Morgan was written because of insufficiencies of other mirroring solutions:

- [bandersnatch](https://github.com/pypa/bandersnatch/) is geared more towards mirroring of the entire PyPI repository,
with support for different filters to reduce/limit the size of the mirror.
Unfortunately, it doesn't automatically download dependencies of direct
requirements, making the "package" filter virtually unusable, and the "platform"
filters are not fine-grained enough. It also has many dependencies outside the
standard library.
- [localshop](https://github.com/jazzband/localshop) is a proxy that basically caches PyPI responses to `pip` requests,
so it's not useful for restricted networks. It also has many non-standard-library
dependencies, and can't download binary distributions for multiple environments.
- [devpi](https://www.devpi.net/) also works as a caching proxy, and also attempts to automatically refresh
from PyPI at regular intervals. It also has many non-standard-library
dependencies.
- [pypickup](https://github.com/UB-Quantic/pypickup) was started around the same time as Morgan. It is more fitting for
and offline mirror than the above three but takes a different approach than Morgan. It
doesn't include a server, instead relying on `pip`'s ability to install from
a directory tree, so this tree needs to be accessible to your servers.

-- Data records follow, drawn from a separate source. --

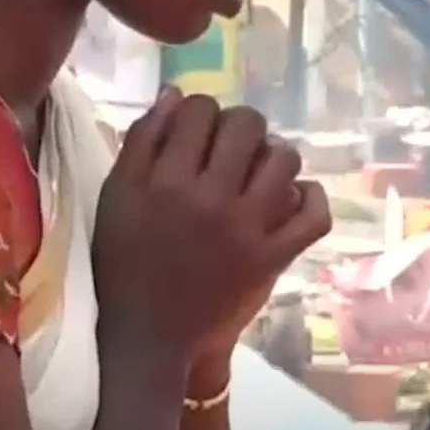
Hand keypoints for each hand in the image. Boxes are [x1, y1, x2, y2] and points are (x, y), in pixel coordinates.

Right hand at [92, 92, 331, 363]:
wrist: (148, 336)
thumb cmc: (124, 262)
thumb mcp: (116, 197)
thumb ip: (142, 140)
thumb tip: (177, 93)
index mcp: (167, 180)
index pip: (200, 110)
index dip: (199, 112)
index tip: (196, 131)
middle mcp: (212, 198)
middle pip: (247, 125)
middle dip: (240, 126)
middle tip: (231, 147)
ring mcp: (248, 228)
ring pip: (285, 160)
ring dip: (274, 155)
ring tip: (260, 169)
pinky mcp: (272, 257)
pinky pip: (313, 215)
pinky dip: (310, 198)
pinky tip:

It also
favors CLI commands over a configuration file (e.g. an `add` command is used to
mirror a dependency). I'm not sure how it resolves dependencies, if at all.

## Troubleshooting

- **pip fails installing a package file that exists.**

If `pip` fails with a message similar to "ERROR: Could not find a version
that satisfies the requirement FastAPI (from versions: 0.88.0)", despite
package files existing with the correct version and platform, it may be
that you're providing `pip` with a non-normalized name. You can either
use the normalized name when installing (lowercase the package name and
replace underscores with dashes, e.g. `pip install fastapi` instead of
`pip install FastAPI`), or start the server with the `--no-metadata` flag,
which will disable serving metadata files and workaround the issue. This seems
to be a non-standard behavior in `pip`, as it is sending the normalized name
to the server, but for some reason expecting to get the non-normalized name
back.

## License

Morgan is distributed under the terms of the [Apache License 2.0](LICENSE).